The light was still red. He remembered, or had the illusion of remembering, the day he announced to Kate and Tom that he was moving away. He had put it off as long as he could, awaiting a moment when such unsettling news might be given with grace and reassurance. It was when he recognized that no such moment would ever arrive, that there never had been and never would be an appropriate moment to tell his children he was leaving them, that he was able to tell them at all. Kate, who was seven and a half, went to her room and closed the door, saying she didn’t think she wanted to talk about it now. He remembered her marching out of the living room like an adult, like the person she might imagine herself becoming fifteen years later. He called after her to say he would visit on weekends, that it wasn’t as if he were leaving forever. “Don’t lie to her,” Magda said. “Once he steps out that door we’ll never see him again.” Tom, who was four, for whom none of it made much sense, was sitting on his lap. “Would you read me a book?” he asked. Terman said he would but first he wanted to see if Kate was all right. “It’s not fair,” Tom said. (Even then, particularly when his own wants were at issue, he had a passion for invoking justice.) Terman said, “You pick out a book and I’ll come right back and read it to you.” When he came into Kate’s room she was lying on her bed, facing the wall. She was stoney, had willed herself into an inanimate state. “It’ll be all right, Kate,” he said in a weary voice. “I promise you.” He put his hand on her shoulder, tried to turn her toward him. She was so rigid there was no moving her without the use of force. She was still immobile when he gave up and left the room. Perhaps if he had stayed with her, it would have made a difference in both their lives. In the living room, on the yellow corduroy couch, Magda was reading to Tom from The Wizard of Oz. He offered to take over but Magda said nothing doing. “We’d like you to go,” she said. He stood his ground, thwarted. “See you soon, Tom,” he said. There was no answer or none he remembered, neither wave nor nod. “Read,” he said to his mother and Magda repeated in an overly inflected voice the sentence she had read when he entered the room.

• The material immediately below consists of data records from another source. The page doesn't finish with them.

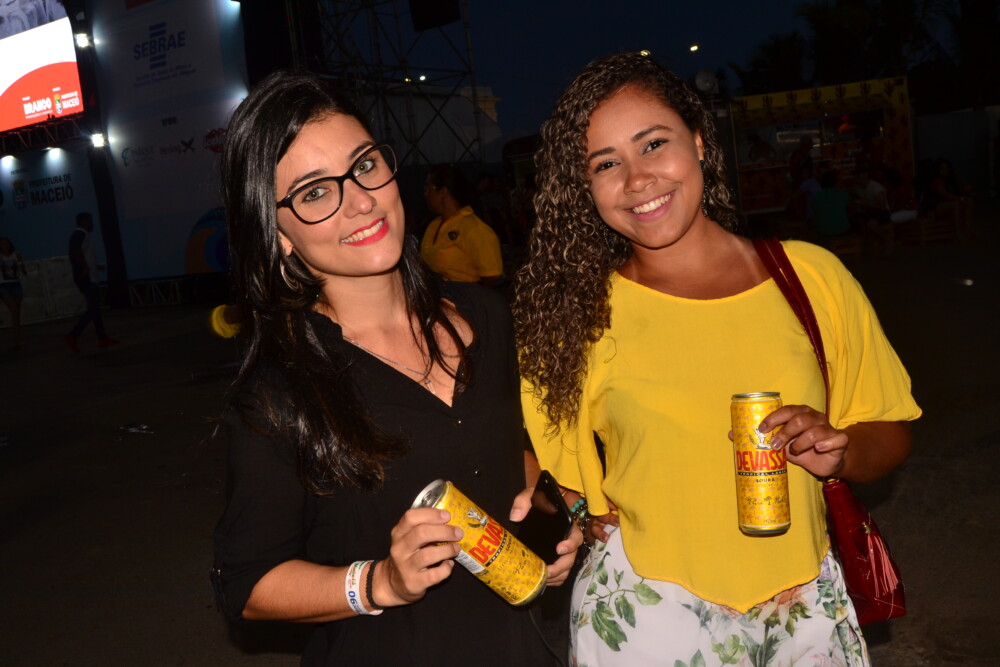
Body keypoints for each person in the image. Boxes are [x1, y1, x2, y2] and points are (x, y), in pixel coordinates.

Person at [513, 52, 920, 666]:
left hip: (802, 613)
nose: (638, 179)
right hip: (647, 618)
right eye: (606, 163)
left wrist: (842, 450)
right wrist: (575, 508)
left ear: (699, 142)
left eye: (654, 144)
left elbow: (889, 430)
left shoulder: (811, 279)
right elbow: (545, 471)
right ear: (585, 187)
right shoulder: (576, 318)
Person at [211, 70, 578, 666]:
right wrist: (378, 582)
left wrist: (552, 518)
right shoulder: (280, 393)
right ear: (278, 235)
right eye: (314, 193)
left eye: (364, 165)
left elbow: (509, 449)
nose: (360, 200)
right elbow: (246, 583)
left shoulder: (486, 317)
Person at [420, 164, 504, 285]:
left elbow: (492, 277)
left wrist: (464, 292)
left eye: (428, 188)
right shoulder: (433, 226)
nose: (425, 194)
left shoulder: (473, 228)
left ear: (443, 192)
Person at [65, 212, 118, 352]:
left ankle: (102, 337)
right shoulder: (80, 234)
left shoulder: (82, 235)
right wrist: (85, 268)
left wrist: (95, 266)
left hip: (88, 276)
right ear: (84, 222)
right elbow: (76, 252)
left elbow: (83, 254)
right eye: (90, 221)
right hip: (87, 278)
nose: (92, 224)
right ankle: (73, 335)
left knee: (95, 308)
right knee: (93, 309)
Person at [0, 236, 27, 348]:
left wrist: (21, 264)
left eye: (6, 243)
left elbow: (23, 271)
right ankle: (17, 340)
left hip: (16, 284)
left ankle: (17, 339)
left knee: (16, 313)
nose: (5, 246)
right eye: (2, 244)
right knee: (14, 310)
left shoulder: (16, 255)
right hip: (3, 285)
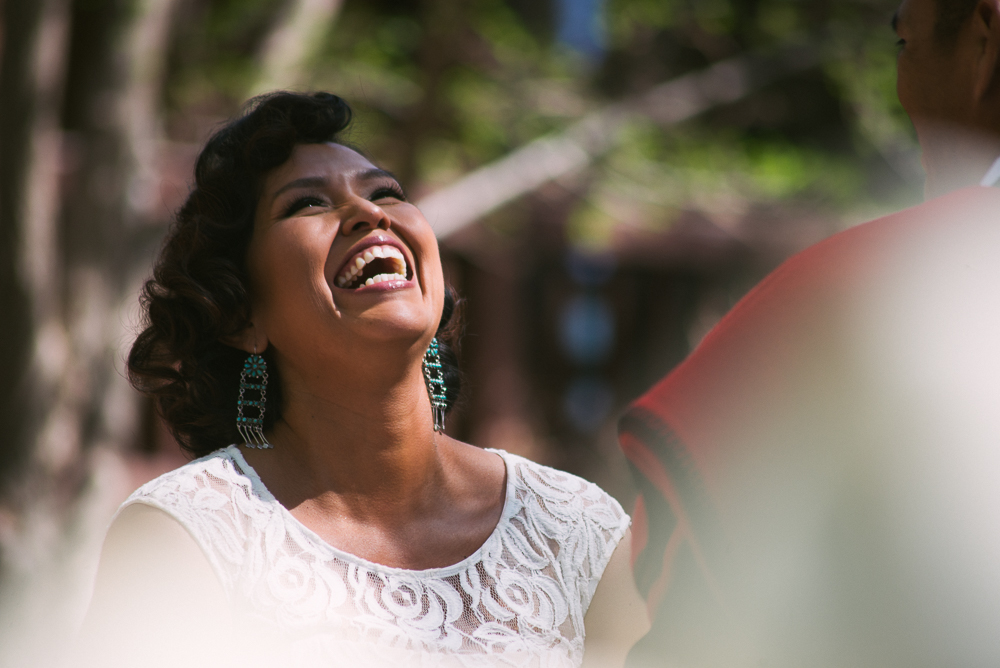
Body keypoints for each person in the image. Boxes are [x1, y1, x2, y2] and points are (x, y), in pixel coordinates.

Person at [77, 92, 647, 668]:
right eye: (306, 204)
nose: (370, 214)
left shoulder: (573, 531)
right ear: (241, 315)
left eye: (386, 194)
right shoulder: (184, 538)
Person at [620, 0, 1000, 666]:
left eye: (904, 42)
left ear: (984, 38)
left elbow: (694, 598)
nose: (903, 90)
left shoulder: (862, 296)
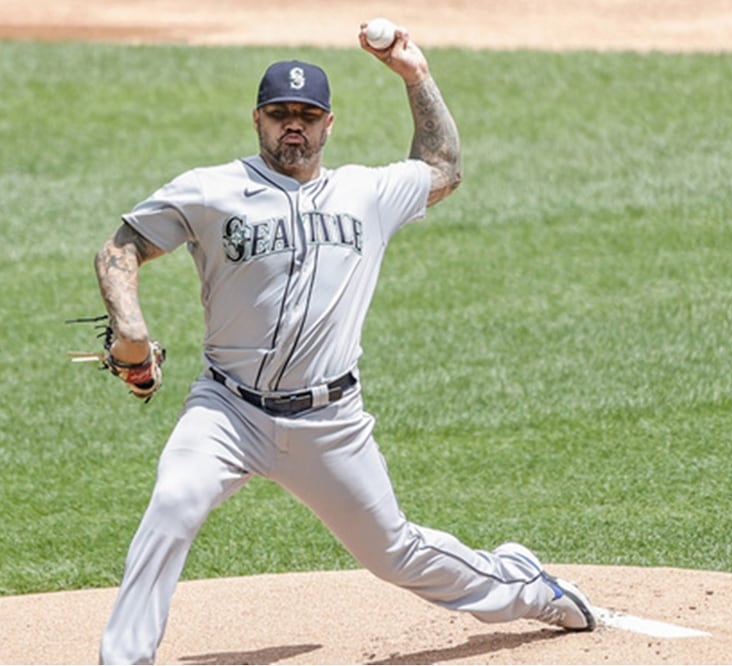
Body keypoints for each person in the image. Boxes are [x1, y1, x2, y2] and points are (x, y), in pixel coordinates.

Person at [93, 21, 596, 665]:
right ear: (257, 119)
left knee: (395, 554)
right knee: (172, 504)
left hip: (328, 422)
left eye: (307, 114)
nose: (293, 125)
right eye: (280, 114)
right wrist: (131, 327)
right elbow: (122, 246)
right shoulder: (211, 191)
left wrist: (416, 74)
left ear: (329, 123)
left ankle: (526, 586)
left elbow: (444, 167)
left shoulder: (367, 194)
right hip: (227, 411)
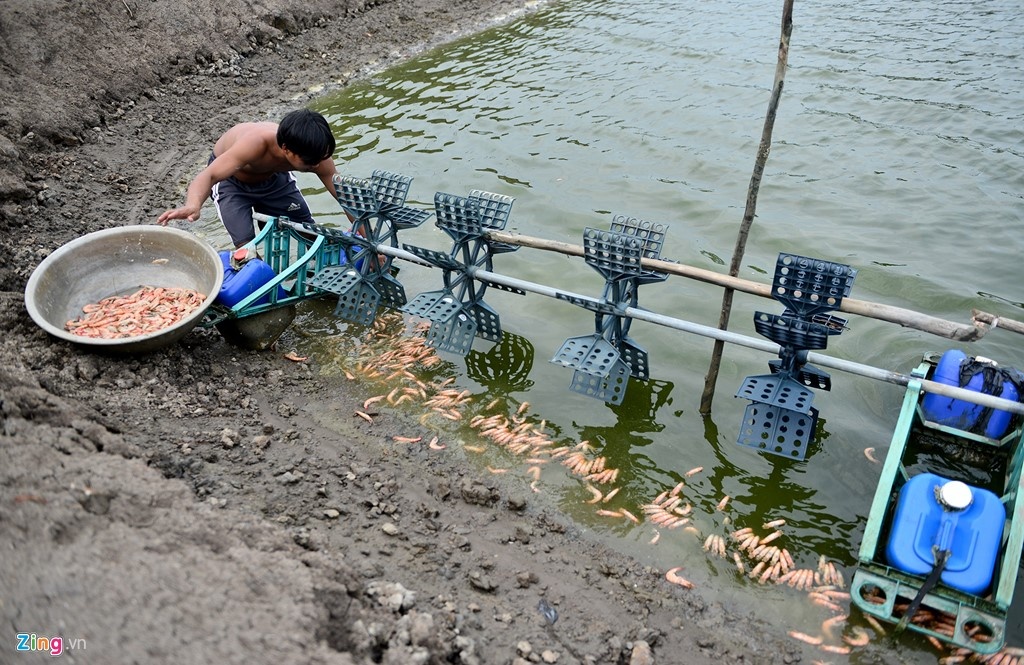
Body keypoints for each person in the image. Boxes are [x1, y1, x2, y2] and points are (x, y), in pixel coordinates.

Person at [158, 109, 339, 249]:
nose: (316, 165)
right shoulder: (255, 144)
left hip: (274, 181)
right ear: (286, 149)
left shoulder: (317, 156)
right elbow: (209, 175)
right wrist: (193, 205)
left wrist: (367, 241)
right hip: (232, 182)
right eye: (309, 161)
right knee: (245, 245)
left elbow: (347, 200)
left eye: (320, 159)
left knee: (307, 230)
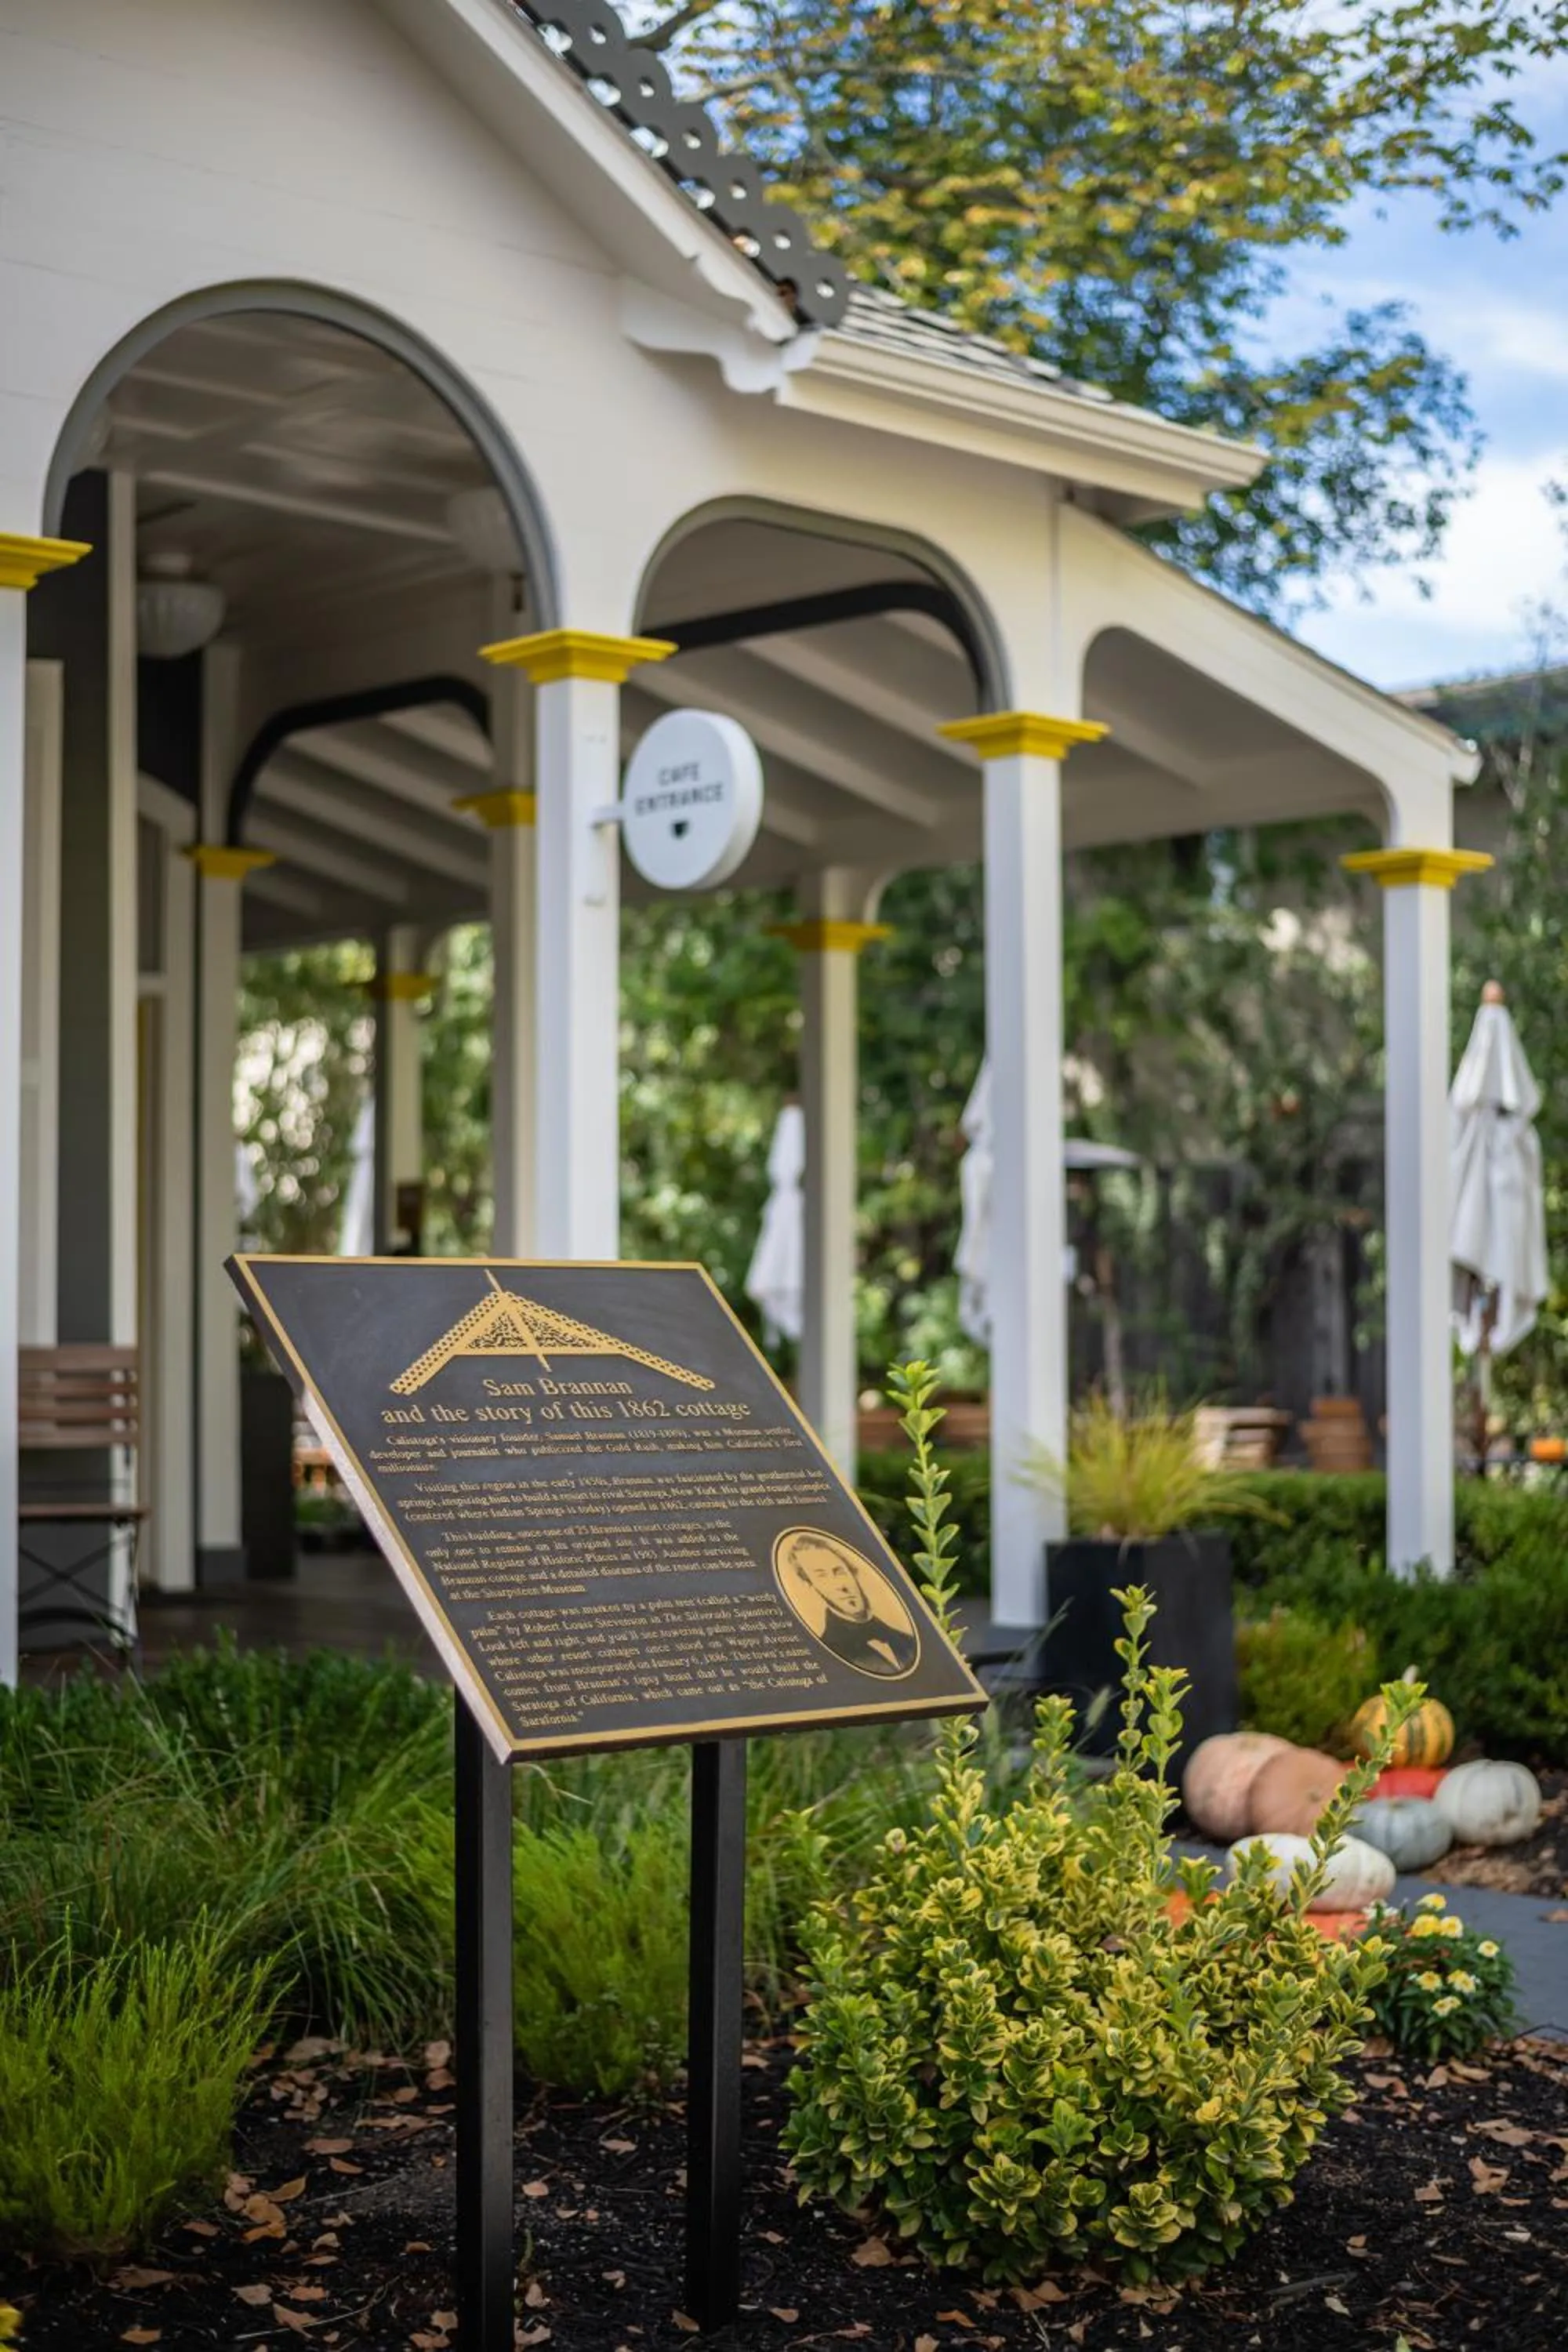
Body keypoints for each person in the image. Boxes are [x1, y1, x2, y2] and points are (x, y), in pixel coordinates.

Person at [778, 1530, 918, 1678]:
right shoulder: (828, 1653)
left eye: (839, 1572)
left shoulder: (907, 1639)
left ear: (853, 1573)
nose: (840, 1586)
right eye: (822, 1576)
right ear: (811, 1585)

The light was still red. He was thinking it was odd how rarely he went to the movies in London during the past year. Once a month on the average and more often than not to the National Film Theater or the ICA. It was particularly odd because he used to go all the time, an insatiable witness, addicted to images in the dark, finding miraculous accidents in the most commonplace work. The light was green (finally), but the cross street was backed up and the light came red again before he could move through. Terman turned the car around and went the other way, took a left and then another left. A woman he thought he knew — it was odd how familiar and unfamiliar she was at the same time — was walking on the right side of the street, rapt in self-absorption. He rolled down the passenger window and called her by the first name that came to mind.